We studied **Inverses of Functions** here; we remember that getting the inverse of a function is basically switching the $ x$- and $ y$-values and solving for the other variable. The inverse of a function is symmetrical (a mirror image) around the line $ y=x$. Here’s an example of how we’d find an inverse algebraically with a trig function:

(Note that if $ {{\sin }^{-1}}\left( x \right)=y$, then $ \sin \left( y \right)=x$. When we take the inverse of a trig function, what’s in parentheses (the $ x$ here), is **not an angle**, but the actual **sin** (trig) value. The trig inverse (the $ y$) is the angle (usually in radians). Also note that the **–1** is **not an exponent**, so we are not putting anything in a denominator. We can also write trig functions with “arcsin” instead of $ {{\sin }^{-1}}$: if $ \arcsin \left( x \right)=y$, then $ \sin \left( y \right)=x$.)

The same principles apply for the **inverses of six trigonometric functions**, but since the trig functions are periodic (repeating), these functions don’t have inverses, unless we **restrict the domain**. As shown below, we restrict the domains to certain **quadrants** so the original function passes the **horizontal line test** and thus the inverse function passes the **vertical line test**. Thus, the inverse trig functions are **one-to-one** **functions**, meaning every element of the range of the function corresponds to exactly one element of the domain.

As an example, in order to make an inverse trig function an actual function, only take the values between $ \displaystyle -\frac{\pi }{2}$ and $ \displaystyle \frac{\pi }{2}$, so the **sin** function passes the horizontal line test (meaning its inverse is a function):

To help remember which quadrants the inverse trig functions **on the Unit Circle** will come from, I use these “sun” diagrams:

The inverse **cos**, **sec**, and **cot** functions return values in the **I and II Quadrants** (between **0** and $ 2\pi $), and the inverse **sin**,** csc**,** and tan** functions return values in the **I and IV Quadrants **(between $ -\frac{\pi }{2}$ and $ \frac{\pi }{2}$), with **negative values** in** Quadrant IV**). (I would just memorize these rules, since it’s simple to do so). Again, these are called **domain restrictions** for the inverse trig functions.

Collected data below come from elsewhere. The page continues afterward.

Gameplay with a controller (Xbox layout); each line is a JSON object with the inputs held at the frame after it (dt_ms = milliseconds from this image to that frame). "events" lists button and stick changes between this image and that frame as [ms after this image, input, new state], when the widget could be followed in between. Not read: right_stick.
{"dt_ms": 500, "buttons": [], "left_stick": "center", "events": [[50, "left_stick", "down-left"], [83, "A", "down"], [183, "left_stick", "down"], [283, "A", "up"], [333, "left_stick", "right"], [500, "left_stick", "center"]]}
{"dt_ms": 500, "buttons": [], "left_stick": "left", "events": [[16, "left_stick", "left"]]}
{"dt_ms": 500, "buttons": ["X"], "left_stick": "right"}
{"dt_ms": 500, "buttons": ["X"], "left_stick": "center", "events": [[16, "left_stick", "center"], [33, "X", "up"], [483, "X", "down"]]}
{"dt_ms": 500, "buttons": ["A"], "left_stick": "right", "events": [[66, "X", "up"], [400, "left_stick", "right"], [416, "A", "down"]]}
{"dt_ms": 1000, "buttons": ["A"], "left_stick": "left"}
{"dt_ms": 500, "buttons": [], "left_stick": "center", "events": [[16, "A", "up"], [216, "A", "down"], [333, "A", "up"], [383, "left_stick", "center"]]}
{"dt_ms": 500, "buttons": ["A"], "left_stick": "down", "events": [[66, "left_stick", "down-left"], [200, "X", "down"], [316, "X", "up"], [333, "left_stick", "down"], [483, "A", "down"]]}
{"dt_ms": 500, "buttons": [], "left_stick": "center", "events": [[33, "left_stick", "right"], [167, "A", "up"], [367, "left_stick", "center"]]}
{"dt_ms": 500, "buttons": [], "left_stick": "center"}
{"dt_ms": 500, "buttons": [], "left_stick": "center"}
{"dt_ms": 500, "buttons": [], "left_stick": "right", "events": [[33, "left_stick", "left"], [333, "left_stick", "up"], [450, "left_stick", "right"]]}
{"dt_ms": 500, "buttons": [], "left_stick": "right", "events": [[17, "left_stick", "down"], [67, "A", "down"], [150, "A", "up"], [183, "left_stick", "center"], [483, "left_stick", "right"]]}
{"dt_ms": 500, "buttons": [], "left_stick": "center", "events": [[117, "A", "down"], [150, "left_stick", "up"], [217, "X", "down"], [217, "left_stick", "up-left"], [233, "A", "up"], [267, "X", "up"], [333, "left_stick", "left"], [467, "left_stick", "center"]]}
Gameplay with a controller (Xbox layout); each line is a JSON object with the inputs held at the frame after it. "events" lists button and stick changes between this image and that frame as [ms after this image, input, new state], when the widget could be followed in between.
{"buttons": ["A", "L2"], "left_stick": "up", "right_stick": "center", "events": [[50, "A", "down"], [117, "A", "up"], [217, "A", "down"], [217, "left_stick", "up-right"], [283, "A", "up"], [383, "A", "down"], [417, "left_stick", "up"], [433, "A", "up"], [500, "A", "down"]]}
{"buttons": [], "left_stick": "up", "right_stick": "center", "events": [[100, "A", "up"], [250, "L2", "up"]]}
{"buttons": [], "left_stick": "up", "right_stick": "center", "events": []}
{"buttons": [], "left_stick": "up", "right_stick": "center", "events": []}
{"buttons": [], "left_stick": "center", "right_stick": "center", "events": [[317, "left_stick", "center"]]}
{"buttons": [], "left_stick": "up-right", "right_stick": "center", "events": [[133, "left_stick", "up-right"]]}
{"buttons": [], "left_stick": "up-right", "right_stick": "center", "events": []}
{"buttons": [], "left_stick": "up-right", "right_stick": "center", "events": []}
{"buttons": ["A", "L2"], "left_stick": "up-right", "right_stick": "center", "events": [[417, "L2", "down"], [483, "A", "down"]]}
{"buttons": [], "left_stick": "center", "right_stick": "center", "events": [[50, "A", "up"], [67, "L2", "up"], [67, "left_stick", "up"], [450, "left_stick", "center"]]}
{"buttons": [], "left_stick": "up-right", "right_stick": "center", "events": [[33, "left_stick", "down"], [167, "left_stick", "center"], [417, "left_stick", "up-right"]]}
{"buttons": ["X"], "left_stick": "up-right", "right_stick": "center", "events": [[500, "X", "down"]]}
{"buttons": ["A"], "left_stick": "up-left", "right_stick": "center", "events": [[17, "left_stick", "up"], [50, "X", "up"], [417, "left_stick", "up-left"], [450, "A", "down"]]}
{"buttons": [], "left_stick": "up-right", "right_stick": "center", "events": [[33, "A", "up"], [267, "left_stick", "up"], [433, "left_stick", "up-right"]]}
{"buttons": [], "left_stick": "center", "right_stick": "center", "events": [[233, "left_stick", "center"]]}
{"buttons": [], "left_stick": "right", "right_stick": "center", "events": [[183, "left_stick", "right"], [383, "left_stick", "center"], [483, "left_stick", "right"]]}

**Important Note: **There is a subtle distinction between **finding inverse trig functions** and **solving for trig functions**. If we want $ \displaystyle {{\sin }^{{-1}}}\left( {\frac{{\sqrt{2}}}{2}} \right)$ for example, we only pick the answers from **Quadrants** **I** and **IV**, so we get $ \displaystyle \frac{\pi }{4}$ only. But if we are solving $ \displaystyle \sin \left( x \right)=\frac{{\sqrt{2}}}{2}$ like in the **Solving Trigonometric Functions** section, there are no domain restrictions, so we get $ \displaystyle \frac{\pi }{4}$ and $ \displaystyle \frac{{3\pi }}{4}$ in the interval $ \left( {0,2\pi } \right)$, and $ \displaystyle \frac{\pi }{4}+2\pi k$ and $ \displaystyle \frac{3\pi }{4}+2\pi k$ over all reals.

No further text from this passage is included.